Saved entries
== Segment start ==

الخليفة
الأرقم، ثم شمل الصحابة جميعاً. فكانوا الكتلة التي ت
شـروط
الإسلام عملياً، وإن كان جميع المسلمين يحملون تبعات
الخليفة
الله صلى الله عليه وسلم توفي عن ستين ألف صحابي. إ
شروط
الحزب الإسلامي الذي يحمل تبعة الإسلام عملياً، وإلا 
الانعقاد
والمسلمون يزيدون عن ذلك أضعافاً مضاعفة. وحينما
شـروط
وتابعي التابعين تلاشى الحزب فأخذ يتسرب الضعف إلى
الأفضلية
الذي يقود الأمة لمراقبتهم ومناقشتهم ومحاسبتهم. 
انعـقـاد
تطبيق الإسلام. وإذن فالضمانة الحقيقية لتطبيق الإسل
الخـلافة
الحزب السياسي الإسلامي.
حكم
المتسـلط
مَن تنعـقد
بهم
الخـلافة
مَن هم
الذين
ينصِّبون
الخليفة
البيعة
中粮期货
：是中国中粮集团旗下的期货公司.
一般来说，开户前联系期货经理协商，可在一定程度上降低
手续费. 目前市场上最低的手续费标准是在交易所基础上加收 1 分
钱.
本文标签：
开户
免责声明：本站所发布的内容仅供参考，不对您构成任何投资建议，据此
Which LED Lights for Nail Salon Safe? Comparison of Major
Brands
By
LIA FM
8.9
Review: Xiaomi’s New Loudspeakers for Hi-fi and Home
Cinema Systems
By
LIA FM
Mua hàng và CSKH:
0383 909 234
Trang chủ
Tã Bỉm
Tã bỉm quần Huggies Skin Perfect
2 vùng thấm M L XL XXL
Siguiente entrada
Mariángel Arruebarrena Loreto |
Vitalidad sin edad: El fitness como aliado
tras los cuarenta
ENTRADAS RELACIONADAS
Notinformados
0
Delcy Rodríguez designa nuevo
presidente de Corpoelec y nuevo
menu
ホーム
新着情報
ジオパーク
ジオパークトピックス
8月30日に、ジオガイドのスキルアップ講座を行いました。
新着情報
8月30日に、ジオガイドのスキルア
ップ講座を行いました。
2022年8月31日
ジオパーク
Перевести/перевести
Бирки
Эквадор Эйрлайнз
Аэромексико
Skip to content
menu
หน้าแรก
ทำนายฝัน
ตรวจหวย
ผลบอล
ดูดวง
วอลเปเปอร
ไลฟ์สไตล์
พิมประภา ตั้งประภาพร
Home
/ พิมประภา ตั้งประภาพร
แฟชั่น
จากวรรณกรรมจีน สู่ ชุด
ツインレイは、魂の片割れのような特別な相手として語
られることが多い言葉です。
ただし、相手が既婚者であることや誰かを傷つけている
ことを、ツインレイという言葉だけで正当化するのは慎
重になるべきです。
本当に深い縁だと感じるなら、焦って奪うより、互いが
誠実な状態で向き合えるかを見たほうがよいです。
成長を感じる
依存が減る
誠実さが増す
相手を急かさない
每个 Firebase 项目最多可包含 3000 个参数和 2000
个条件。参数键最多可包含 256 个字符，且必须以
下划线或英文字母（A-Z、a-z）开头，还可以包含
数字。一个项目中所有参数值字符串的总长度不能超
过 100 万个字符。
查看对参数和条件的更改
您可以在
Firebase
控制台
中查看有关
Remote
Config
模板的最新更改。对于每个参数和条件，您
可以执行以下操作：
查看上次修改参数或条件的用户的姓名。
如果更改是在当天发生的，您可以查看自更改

== Segment end ==

### [The task]
Find the line with "每个 Firebase 项目最多可包含 3000 个参数和 2000" in the data above. Restate it and all later lines word for word, ending with the last line.

### [Exercise output]
每个 Firebase 项目最多可包含 3000 个参数和 2000
个条件。参数键最多可包含 256 个字符，且必须以
下划线或英文字母（A-Z、a-z）开头，还可以包含
数字。一个项目中所有参数值字符串的总长度不能超
过 100 万个字符。
查看对参数和条件的更改
您可以在
Firebase
控制台
中查看有关
Remote
Config
模板的最新更改。对于每个参数和条件，您
可以执行以下操作：
查看上次修改参数或条件的用户的姓名。
如果更改是在当天发生的，您可以查看自更改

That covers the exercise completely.